EXERCISE DETAILS: Will you output all of the data below exactly, omitting the images?

THE RECORDS:
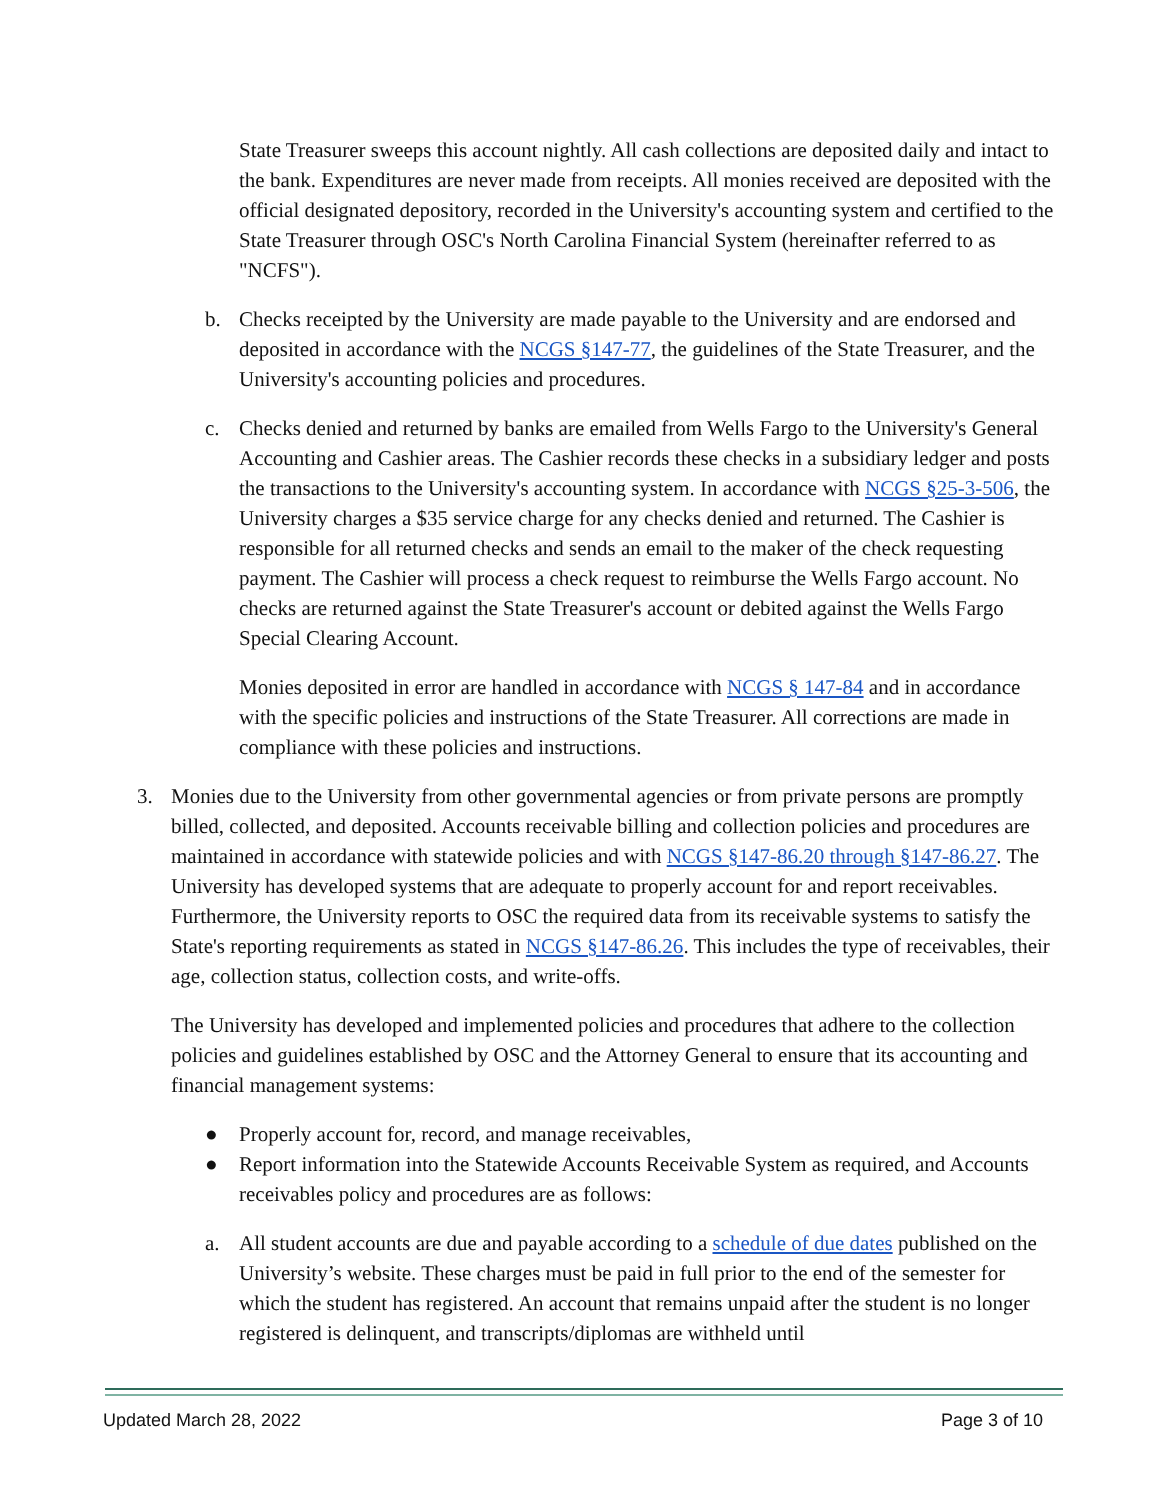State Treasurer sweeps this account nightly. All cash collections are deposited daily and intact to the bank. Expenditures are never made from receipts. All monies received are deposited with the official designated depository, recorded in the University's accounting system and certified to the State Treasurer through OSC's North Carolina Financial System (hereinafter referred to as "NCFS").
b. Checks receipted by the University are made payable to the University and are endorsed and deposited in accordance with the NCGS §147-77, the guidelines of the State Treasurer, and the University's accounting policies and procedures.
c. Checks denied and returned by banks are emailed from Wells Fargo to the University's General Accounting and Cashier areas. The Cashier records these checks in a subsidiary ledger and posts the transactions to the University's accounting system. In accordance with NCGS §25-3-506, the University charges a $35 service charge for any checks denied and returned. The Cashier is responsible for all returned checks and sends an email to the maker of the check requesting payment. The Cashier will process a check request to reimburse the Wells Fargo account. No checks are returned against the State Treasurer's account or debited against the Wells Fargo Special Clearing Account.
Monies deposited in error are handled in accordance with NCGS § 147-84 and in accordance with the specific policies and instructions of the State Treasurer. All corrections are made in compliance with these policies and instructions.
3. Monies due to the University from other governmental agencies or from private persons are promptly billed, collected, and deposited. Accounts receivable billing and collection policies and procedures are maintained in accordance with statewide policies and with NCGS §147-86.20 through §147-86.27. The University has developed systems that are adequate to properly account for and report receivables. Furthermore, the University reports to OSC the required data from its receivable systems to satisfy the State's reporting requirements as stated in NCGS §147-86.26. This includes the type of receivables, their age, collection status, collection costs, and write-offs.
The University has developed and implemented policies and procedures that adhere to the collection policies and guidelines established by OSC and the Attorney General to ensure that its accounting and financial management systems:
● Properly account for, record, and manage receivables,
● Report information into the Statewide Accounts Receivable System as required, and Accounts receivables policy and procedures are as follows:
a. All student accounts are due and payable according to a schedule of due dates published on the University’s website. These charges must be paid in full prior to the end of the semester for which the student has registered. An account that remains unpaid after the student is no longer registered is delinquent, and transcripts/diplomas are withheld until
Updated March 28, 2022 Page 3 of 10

ANSWER SECTION:
State Treasurer sweeps this account nightly. All cash collections are deposited daily and intact to the bank. Expenditures are never made from receipts. All monies received are deposited with the official designated depository, recorded in the University's accounting system and certified to the State Treasurer through OSC's North Carolina Financial System (hereinafter referred to as "NCFS").
b. Checks receipted by the University are made payable to the University and are endorsed and deposited in accordance with the NCGS §147-77, the guidelines of the State Treasurer, and the University's accounting policies and procedures.
c. Checks denied and returned by banks are emailed from Wells Fargo to the University's General Accounting and Cashier areas. The Cashier records these checks in a subsidiary ledger and posts the transactions to the University's accounting system. In accordance with NCGS §25-3-506, the University charges a $35 service charge for any checks denied and returned. The Cashier is responsible for all returned checks and sends an email to the maker of the check requesting payment. The Cashier will process a check request to reimburse the Wells Fargo account. No checks are returned against the State Treasurer's account or debited against the Wells Fargo Special Clearing Account.
Monies deposited in error are handled in accordance with NCGS § 147-84 and in accordance with the specific policies and instructions of the State Treasurer. All corrections are made in compliance with these policies and instructions.
3. Monies due to the University from other governmental agencies or from private persons are promptly billed, collected, and deposited. Accounts receivable billing and collection policies and procedures are maintained in accordance with statewide policies and with NCGS §147-86.20 through §147-86.27. The University has developed systems that are adequate to properly account for and report receivables. Furthermore, the University reports to OSC the required data from its receivable systems to satisfy the State's reporting requirements as stated in NCGS §147-86.26. This includes the type of receivables, their age, collection status, collection costs, and write-offs.
The University has developed and implemented policies and procedures that adhere to the collection policies and guidelines established by OSC and the Attorney General to ensure that its accounting and financial management systems:
● Properly account for, record, and manage receivables,
● Report information into the Statewide Accounts Receivable System as required, and Accounts receivables policy and procedures are as follows:
a. All student accounts are due and payable according to a schedule of due dates published on the University’s website. These charges must be paid in full prior to the end of the semester for which the student has registered. An account that remains unpaid after the student is no longer registered is delinquent, and transcripts/diplomas are withheld until
Updated March 28, 2022 Page 3 of 10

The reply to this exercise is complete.